2) The vernacular model
The listener processes music and words at the same time, without caring which was written first. We don't think of song as a musical setting of a "poem." The words might come first, or the music; it doesn't matter too much. If we asked Cole Porter whether he wrote music or words first, the answer might be interesting, but it wouldn't really affect our understanding of his songs.
The lyrics may or may not have a "literary" value apart from their union with the music.
There is no fundamental tension between words and music.
A third model: in vernacular settings of literary poems, we know the text comes first, and was chosen for its literary value. The inherent tension of the classical model comes into play again.

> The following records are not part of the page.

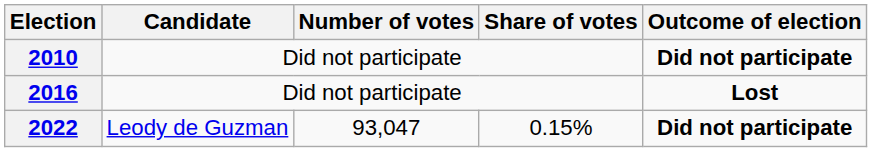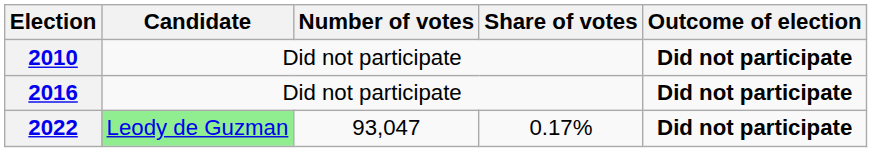2016 | Outcome of election: Lost -> Did not participate
2022 | Candidate: no background -> lightgreen background
2022 | Share of votes: 0.15% -> 0.17%
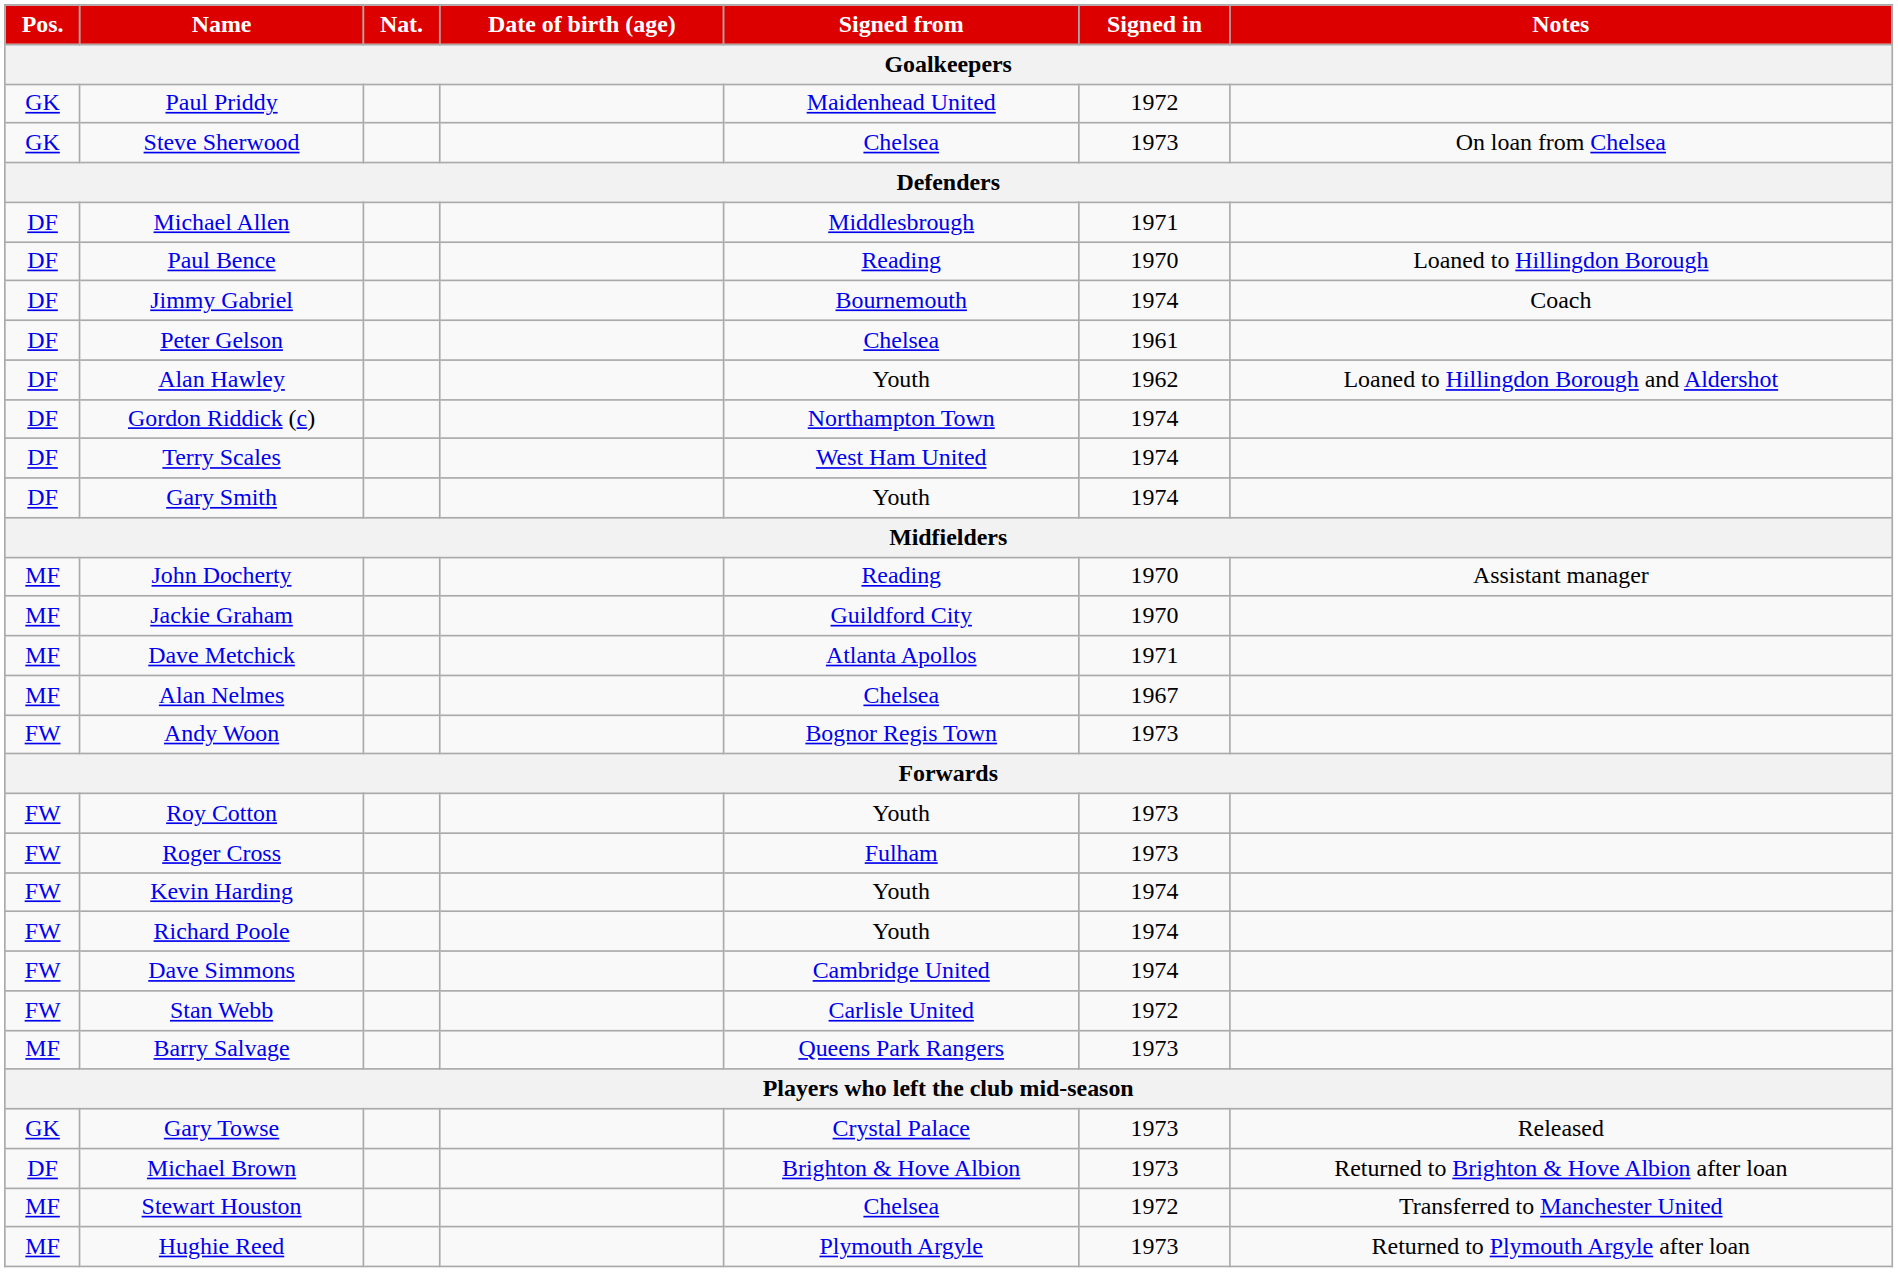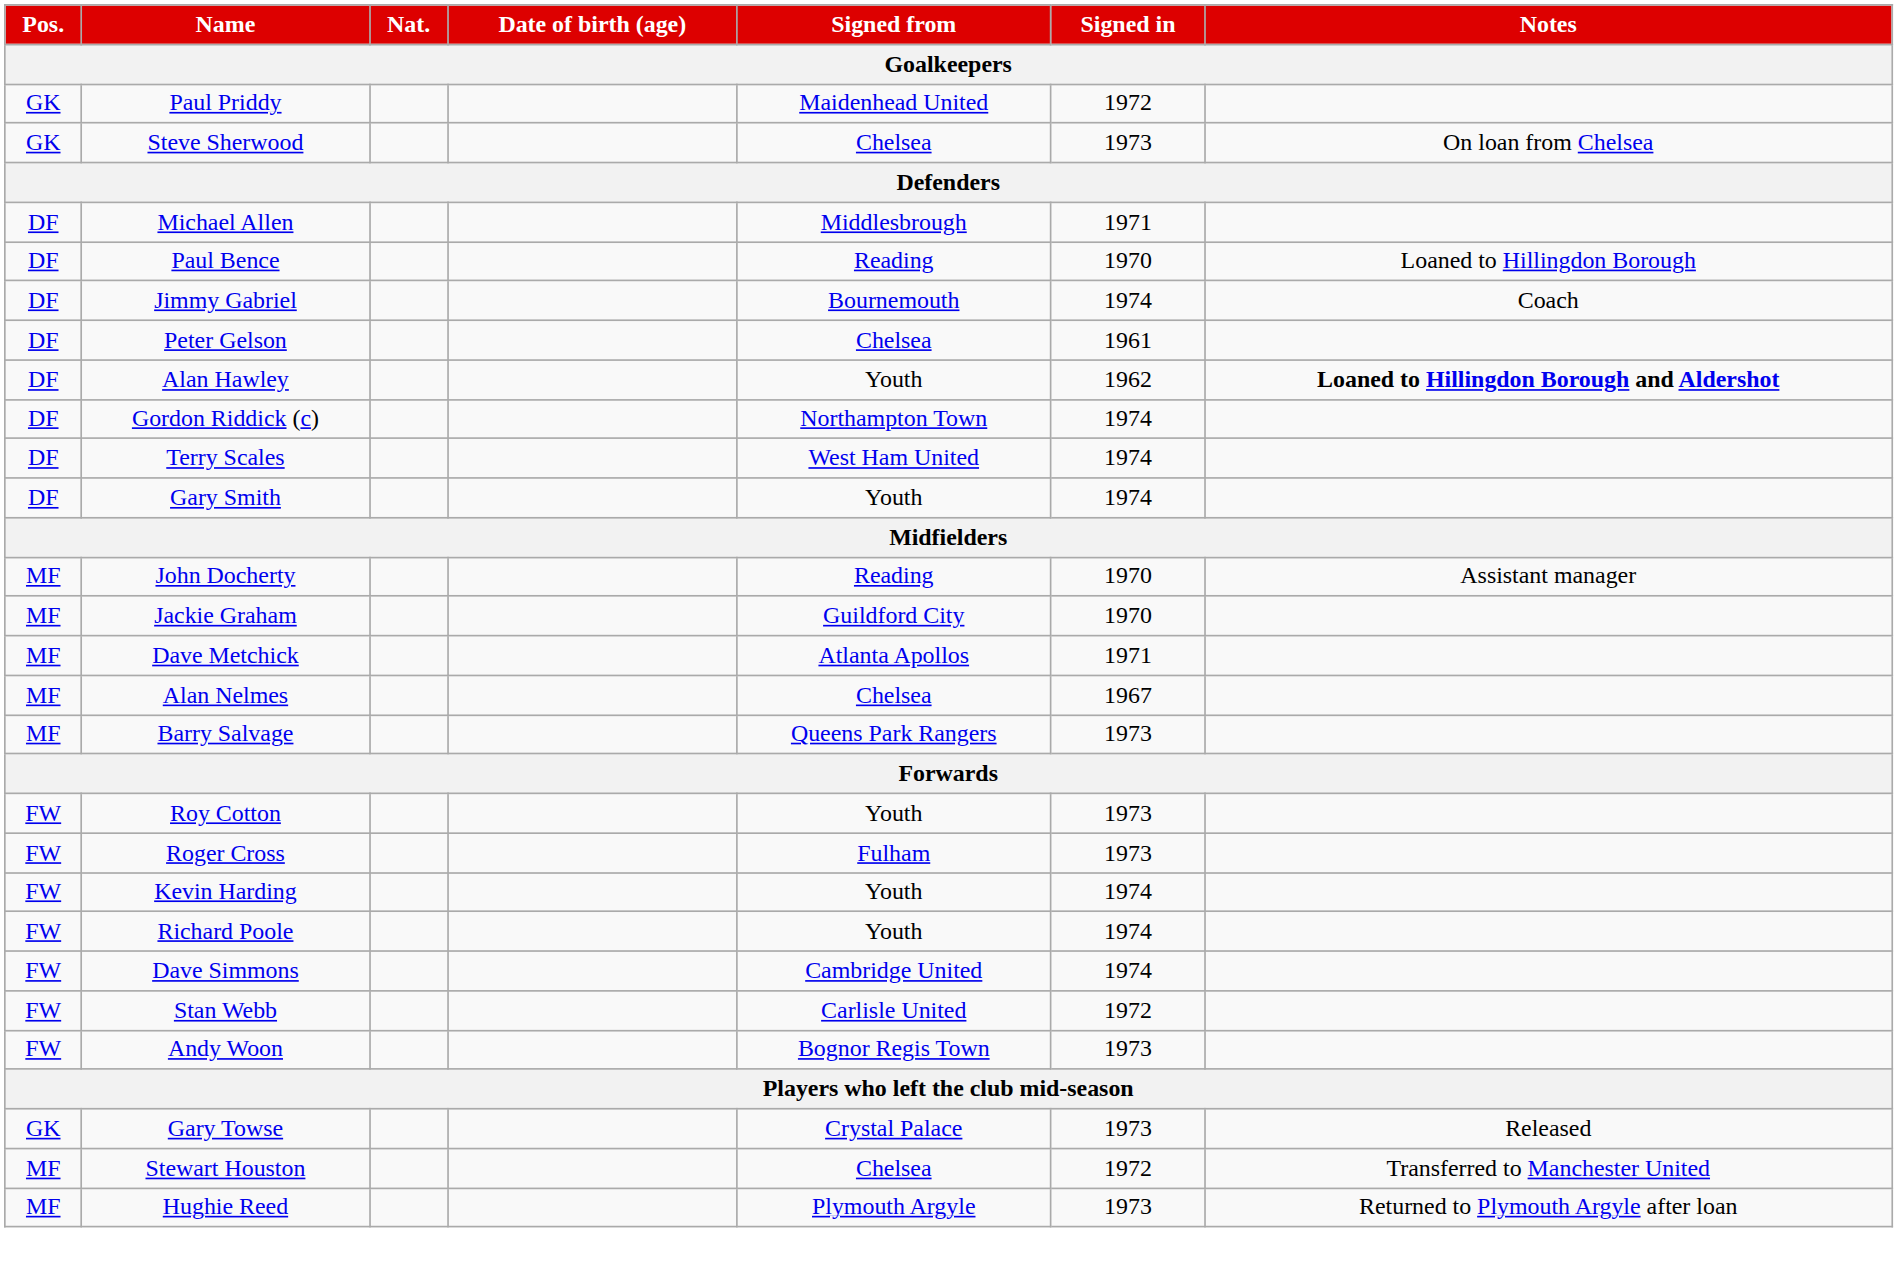Alan Hawley | Notes: normal -> bold
rows swapped: Barry Salvage <-> Andy Woon
- row: DF | Michael Brown | Brighton & Hove Albion | 1973 | Returned to Brighton & Hove Albion after loan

Thus the classical model is more relevant, despite the vernacular character of the setting. This means that we listen to this kind of vernacular music differently than other genres. The poem is not anonymous, unlike a folk song.
Consequences of this for Lorca. He arises out of a tradition in which the vernacular assumptions are operative, but settings of his work need to be heard more critically, with this analytical separation between words and music.